Probing carrier dynamics in photo-excited graphene with time-resolved ARPES

TL;DR

This study uses time-resolved ARPES to investigate the ultrafast carrier dynamics in photo-excited graphene, revealing impact ionization as the dominant early scattering process and Auger recombination at later stages, informing optoelectronic applications.

Contribution

It provides the first direct measurement of impact ionization and Auger recombination timescales in monolayer graphene using ultrafast spectroscopy.

Findings

Impact ionization dominates the first 25 fs after excitation.

Auger recombination occurs between 100 and 250 fs.

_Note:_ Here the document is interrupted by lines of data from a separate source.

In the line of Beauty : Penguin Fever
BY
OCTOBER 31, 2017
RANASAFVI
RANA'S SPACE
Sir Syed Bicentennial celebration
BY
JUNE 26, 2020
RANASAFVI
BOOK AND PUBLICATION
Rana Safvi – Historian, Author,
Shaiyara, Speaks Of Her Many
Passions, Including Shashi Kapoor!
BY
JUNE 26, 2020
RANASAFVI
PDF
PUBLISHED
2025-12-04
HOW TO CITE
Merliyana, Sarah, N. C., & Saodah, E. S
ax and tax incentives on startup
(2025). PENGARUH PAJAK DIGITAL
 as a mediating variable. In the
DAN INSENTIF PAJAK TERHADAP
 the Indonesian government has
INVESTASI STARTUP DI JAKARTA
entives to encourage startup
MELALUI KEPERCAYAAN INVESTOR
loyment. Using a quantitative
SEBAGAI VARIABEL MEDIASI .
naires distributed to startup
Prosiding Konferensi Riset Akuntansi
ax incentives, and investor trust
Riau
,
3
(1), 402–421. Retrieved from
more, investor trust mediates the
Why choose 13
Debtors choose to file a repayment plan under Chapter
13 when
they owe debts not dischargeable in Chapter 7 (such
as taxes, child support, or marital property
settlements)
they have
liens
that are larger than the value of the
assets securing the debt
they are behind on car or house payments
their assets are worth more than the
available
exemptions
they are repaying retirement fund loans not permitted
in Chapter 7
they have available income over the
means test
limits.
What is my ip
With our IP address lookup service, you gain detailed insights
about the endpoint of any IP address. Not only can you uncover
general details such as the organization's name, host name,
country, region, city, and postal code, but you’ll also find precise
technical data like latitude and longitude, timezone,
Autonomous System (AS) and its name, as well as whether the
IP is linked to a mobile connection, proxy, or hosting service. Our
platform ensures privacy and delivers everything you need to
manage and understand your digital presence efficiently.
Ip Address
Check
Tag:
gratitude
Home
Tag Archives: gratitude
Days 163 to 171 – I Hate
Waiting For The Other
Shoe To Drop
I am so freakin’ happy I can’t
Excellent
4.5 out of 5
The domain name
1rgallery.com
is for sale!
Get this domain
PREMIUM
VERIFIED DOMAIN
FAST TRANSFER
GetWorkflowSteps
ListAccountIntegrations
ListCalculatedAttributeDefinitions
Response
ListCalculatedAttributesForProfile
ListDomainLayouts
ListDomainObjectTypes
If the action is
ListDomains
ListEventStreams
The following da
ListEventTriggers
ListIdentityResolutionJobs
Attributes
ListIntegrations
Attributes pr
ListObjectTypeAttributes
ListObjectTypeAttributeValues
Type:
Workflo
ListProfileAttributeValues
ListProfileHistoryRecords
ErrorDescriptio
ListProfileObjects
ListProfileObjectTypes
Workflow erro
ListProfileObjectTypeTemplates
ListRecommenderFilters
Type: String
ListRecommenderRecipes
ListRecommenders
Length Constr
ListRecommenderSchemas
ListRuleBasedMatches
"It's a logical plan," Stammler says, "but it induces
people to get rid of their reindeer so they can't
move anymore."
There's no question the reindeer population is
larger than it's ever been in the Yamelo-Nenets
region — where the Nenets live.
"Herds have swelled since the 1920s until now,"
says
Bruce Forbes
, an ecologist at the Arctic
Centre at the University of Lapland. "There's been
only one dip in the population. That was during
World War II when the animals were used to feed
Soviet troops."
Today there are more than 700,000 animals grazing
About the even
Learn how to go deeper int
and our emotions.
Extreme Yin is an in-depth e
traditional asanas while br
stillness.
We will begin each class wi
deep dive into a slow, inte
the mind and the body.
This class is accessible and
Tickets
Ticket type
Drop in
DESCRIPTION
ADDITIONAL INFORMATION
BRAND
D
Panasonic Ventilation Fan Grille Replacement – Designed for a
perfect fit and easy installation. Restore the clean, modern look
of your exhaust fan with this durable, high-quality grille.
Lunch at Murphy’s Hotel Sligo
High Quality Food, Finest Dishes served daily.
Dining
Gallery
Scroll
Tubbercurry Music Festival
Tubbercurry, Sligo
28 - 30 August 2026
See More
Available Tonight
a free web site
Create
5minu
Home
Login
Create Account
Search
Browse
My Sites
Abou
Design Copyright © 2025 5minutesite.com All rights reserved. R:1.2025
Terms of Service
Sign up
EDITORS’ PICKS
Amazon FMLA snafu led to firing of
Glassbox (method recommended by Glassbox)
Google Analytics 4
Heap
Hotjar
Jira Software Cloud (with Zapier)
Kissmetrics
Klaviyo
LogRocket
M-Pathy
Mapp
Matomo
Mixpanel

Carrier dynamics depend on the number of non-thermal carriers.

Abstract

The dynamics of photo-generated electron-hole pairs in solids are dictated by many-body interactions such as electron-electron and electron-phonon scattering. Hence, understanding and controlling these scattering channels is crucial for many optoelectronic applications, ranging from light harvesting to optical amplification. Here we measure the formation and relaxation of the photo-generated non-thermal carrier distribution in monolayer graphene with time- and angle-resolved photoemission spectroscopy. Using sub 10fs pulses we identify impact ionization as the primary scattering channel, which dominates the dynamics for the first 25fs after photo-excitation. Auger recombination is found to set in once the carriers have accumulated at the Dirac point with time scales between 100 and 250fs, depending on the number of non-thermal carriers. Our observations help in gauging graphene's potential as a solar cell and TeraHertz lasing material.